About Me


Hi Jack Lang here. This website covers a lot of the logistics involved in building an underground bunker. I'm not a doomsday extremist by any means. I just created this blog because I see this as a very practical matter which may end up saving your family's lives in the event of a potential tsunami, nuclear radiation, oil spills, asbestos emissions, bomb blasts... really just about any worse case scenario. So please check out my blog and feel free to contact me if you have any questions.

Family Survival Shelters

Disasters today have caught the attention of millions of viewers throughout the world. International news channels have made it possible for everyone to view what is happening all over the world. It is not hard to imagine that the next place that would be hit by a severe natural calamity could be your area. Disaster preparedness kits like food, water storage and emergency first-aid kits are helpful, but to ensure your survival, the best preparation is to have a fully equipped survival shelter built under your home. Consider it a safe house under your house.

What makes a good shelter?
It should be underground. An underground shelter is safer that one built on ground level or higher. Having it underground makes it less vulnerable to a nuclear plant leak, a radiation blast, strong winds and harsh weather conditions. You need good walls. Good walls should be designed and made with poured concrete with high quality steel reinforcements. The doors should be able to resist leaks. A good door should have thick steel that would be hard to penetrate. A good shelter must also have good ventilation and air conditioning. It should be able to circulate the air inside so it would not be too hot or too cold for the occupants as well as filtering air from outside the shelter.

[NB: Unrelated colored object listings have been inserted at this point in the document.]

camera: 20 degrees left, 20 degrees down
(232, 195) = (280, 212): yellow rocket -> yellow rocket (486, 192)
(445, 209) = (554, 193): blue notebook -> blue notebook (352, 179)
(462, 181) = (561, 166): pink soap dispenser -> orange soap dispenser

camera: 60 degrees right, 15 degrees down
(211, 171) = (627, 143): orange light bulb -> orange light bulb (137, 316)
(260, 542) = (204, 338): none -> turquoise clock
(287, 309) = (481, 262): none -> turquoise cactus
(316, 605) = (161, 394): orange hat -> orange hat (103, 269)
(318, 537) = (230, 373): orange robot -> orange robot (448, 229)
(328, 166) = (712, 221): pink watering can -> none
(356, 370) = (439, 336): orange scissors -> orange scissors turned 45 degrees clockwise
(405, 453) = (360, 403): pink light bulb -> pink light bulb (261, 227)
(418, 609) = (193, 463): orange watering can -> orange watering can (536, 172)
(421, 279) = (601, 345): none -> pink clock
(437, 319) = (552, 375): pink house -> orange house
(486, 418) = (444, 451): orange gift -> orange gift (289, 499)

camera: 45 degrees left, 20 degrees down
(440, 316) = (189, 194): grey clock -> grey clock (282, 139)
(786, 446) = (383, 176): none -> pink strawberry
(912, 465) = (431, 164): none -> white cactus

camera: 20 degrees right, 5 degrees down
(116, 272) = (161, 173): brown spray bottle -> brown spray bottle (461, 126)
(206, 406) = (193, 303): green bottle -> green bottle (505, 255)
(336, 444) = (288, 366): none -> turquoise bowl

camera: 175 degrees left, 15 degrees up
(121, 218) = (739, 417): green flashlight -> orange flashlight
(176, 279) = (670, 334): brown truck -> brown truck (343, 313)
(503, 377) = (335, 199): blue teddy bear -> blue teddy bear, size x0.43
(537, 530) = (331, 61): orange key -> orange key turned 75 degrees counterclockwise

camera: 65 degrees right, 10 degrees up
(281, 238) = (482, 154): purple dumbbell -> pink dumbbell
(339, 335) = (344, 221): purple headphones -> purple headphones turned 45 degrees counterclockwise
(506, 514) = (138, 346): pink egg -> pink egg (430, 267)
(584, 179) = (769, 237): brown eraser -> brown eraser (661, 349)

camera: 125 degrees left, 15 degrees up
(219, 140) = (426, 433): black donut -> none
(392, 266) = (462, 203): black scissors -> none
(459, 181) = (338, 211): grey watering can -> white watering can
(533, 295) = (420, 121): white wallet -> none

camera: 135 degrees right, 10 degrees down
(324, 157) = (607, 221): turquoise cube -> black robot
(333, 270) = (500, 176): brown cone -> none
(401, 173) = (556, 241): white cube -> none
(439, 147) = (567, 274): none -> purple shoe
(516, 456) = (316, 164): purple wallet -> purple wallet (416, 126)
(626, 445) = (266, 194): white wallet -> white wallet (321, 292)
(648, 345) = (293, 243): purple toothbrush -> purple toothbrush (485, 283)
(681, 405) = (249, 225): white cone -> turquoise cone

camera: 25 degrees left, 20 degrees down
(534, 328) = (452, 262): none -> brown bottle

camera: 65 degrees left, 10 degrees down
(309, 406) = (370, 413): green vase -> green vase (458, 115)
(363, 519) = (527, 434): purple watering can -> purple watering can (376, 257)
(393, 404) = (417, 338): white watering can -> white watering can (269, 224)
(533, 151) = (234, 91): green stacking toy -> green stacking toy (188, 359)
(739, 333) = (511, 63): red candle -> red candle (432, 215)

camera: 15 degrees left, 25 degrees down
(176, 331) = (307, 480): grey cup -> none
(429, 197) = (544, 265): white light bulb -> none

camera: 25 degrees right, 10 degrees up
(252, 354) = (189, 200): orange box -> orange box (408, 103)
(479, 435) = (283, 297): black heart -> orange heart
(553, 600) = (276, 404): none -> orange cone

What should be inside your shelter?
When disaster hits a certain site, it would take days to clear out debris and find survivors. It is best to stock basic necessities in your survival shelter including food, water, medicine, potassium chloride to avoid thyroid gland poisoning due to radioactivity, blankets, extra clothes, communication devices and a small portable toilet if your shelter does not come with one. It would also be wise to keep copies of important documents inside, just in case your house and everything in it gets obliterated. Keeping a generator inside would be useful if the power gets cut off. This is optional, but if you have little children who can’t understand what is happening around them, you could also place a few entertaining activities in the shelter for them like storybooks, toys, paper and crayons. Remember, you also need to feel comfortable while you are waiting safely inside your shelter. You can also install a surveillance system outdoors that is linked to a control system inside your shelter so you can monitor the area outside – see if it is safe or not. It is optional, but very helpful if installed.

Disasters are unpredictable and could hit your area at anytime. Now is the time to prepare. Have a shelter built under your home now.